According to a study, early physical rehabilitation could be a key to helping patients with spinal cord injuries recover some functions. The research was presented at the annual meeting in Sacramento, California of the Association of Academic Physiatrists on Feb. 18.
For the study, researchers examined the cases of approximately 4,000 Americans who suffered a spinal cord injury between the years of 2000 and 2014. The patients began therapy an average of 19 days after their injury, and their average age was 41 years. Researchers found that patients who began early rehabilitation experienced better physical functioning outcomes after they left the hospital and over the next year.
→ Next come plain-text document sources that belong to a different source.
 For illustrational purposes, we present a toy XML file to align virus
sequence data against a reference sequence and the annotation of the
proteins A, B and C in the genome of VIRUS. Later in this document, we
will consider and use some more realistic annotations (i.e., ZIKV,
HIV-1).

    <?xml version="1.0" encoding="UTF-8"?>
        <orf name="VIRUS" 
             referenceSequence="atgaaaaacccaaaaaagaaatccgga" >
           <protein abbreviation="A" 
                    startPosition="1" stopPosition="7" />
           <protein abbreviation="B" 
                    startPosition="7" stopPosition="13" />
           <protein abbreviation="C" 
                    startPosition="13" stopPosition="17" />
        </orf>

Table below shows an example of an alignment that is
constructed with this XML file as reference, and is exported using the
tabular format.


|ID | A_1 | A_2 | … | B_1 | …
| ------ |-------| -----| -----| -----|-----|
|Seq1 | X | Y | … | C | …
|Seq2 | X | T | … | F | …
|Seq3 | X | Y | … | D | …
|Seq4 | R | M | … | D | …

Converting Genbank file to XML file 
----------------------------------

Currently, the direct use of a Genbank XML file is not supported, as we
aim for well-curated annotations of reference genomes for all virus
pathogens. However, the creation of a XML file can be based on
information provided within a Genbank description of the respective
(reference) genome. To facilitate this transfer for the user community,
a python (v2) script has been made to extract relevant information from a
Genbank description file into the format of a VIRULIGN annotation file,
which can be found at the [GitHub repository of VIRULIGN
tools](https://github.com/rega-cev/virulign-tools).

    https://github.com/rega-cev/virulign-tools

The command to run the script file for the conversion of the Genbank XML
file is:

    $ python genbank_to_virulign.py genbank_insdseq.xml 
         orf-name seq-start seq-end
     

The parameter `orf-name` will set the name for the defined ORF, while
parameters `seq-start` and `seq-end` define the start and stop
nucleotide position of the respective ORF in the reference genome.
The authors of the study believe that their findings show that, for the best results, spinal cord patients should begin inpatient rehabilitation at the earliest medically-approved opportunity. However, the study has not yet been published in a peer-reviewed journal, so it may be considered preliminary.
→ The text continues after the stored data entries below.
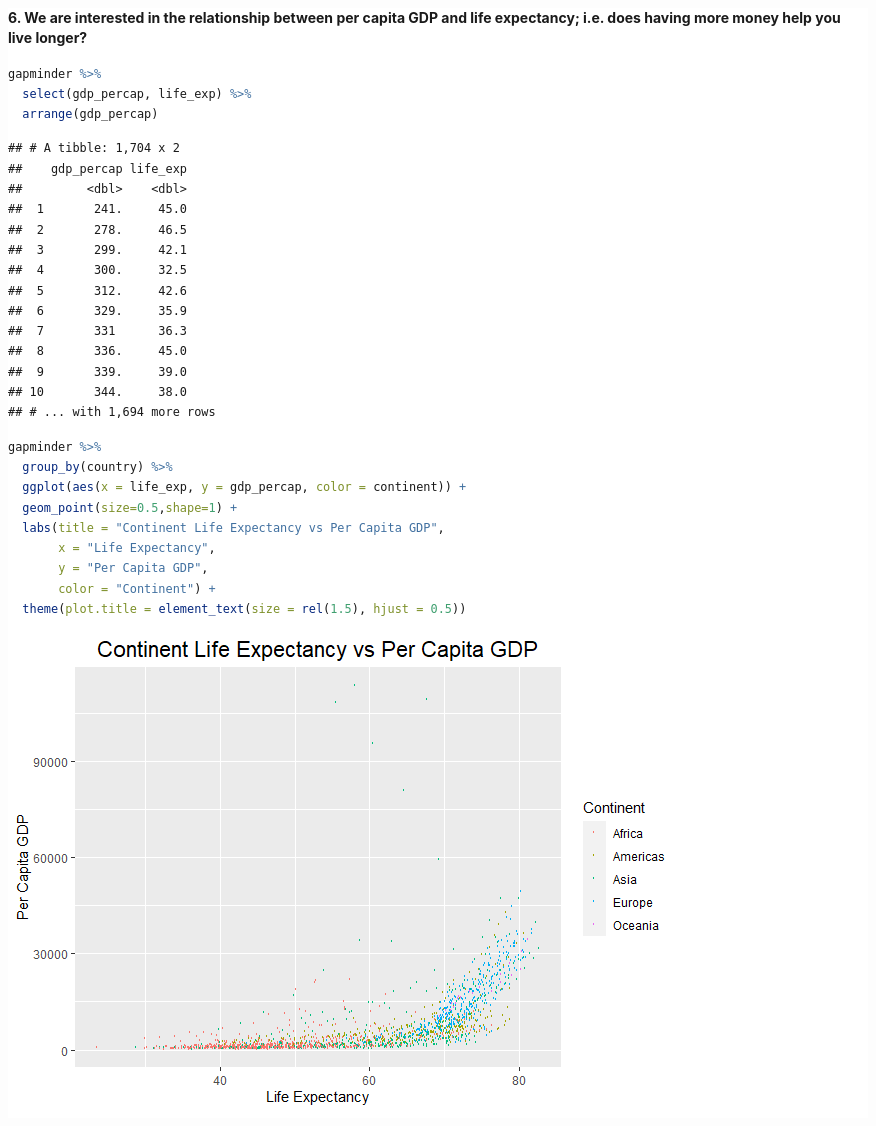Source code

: **6. We are interested in the relationship between per capita GDP and life expectancy; i.e. does having more money help you live longer?**

```r
gapminder %>% 
  select(gdp_percap, life_exp) %>% 
  arrange(gdp_percap)
```

```
## # A tibble: 1,704 x 2
##    gdp_percap life_exp
##         <dbl>    <dbl>
##  1       241.     45.0
##  2       278.     46.5
##  3       299.     42.1
##  4       300.     32.5
##  5       312.     42.6
##  6       329.     35.9
##  7       331      36.3
##  8       336.     45.0
##  9       339.     39.0
## 10       344.     38.0
## # ... with 1,694 more rows
```

```r
gapminder %>%
  group_by(country) %>% 
  ggplot(aes(x = life_exp, y = gdp_percap, color = continent)) +
  geom_point(size=0.5,shape=1) +
  labs(title = "Continent Life Expectancy vs Per Capita GDP",
       x = "Life Expectancy",
       y = "Per Capita GDP",
       color = "Continent") +
  theme(plot.title = element_text(size = rel(1.5), hjust = 0.5))
```

![](lab11_hw_files/figure-html/unnamed-chunk-14-1.png)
Every year, approximately 12,000 Americans suffer spinal cord injuries in car crashes, workplace accidents and other unfortunate incidents. Even with early rehabilitation, many spinal cord patients never recover full function and require long-term medical care for a permanent disability. When the injury was the result of the negligence of another party, the injured victim might want to pursue personal injury litigation. With the help of an attorney, a personal injury lawsuit could result in an award of damages that could provide needed compensation for medical expenses, pain and suffering, lost wages and other applicable damages if negligence can be established to the satisfaction of the judge or jury.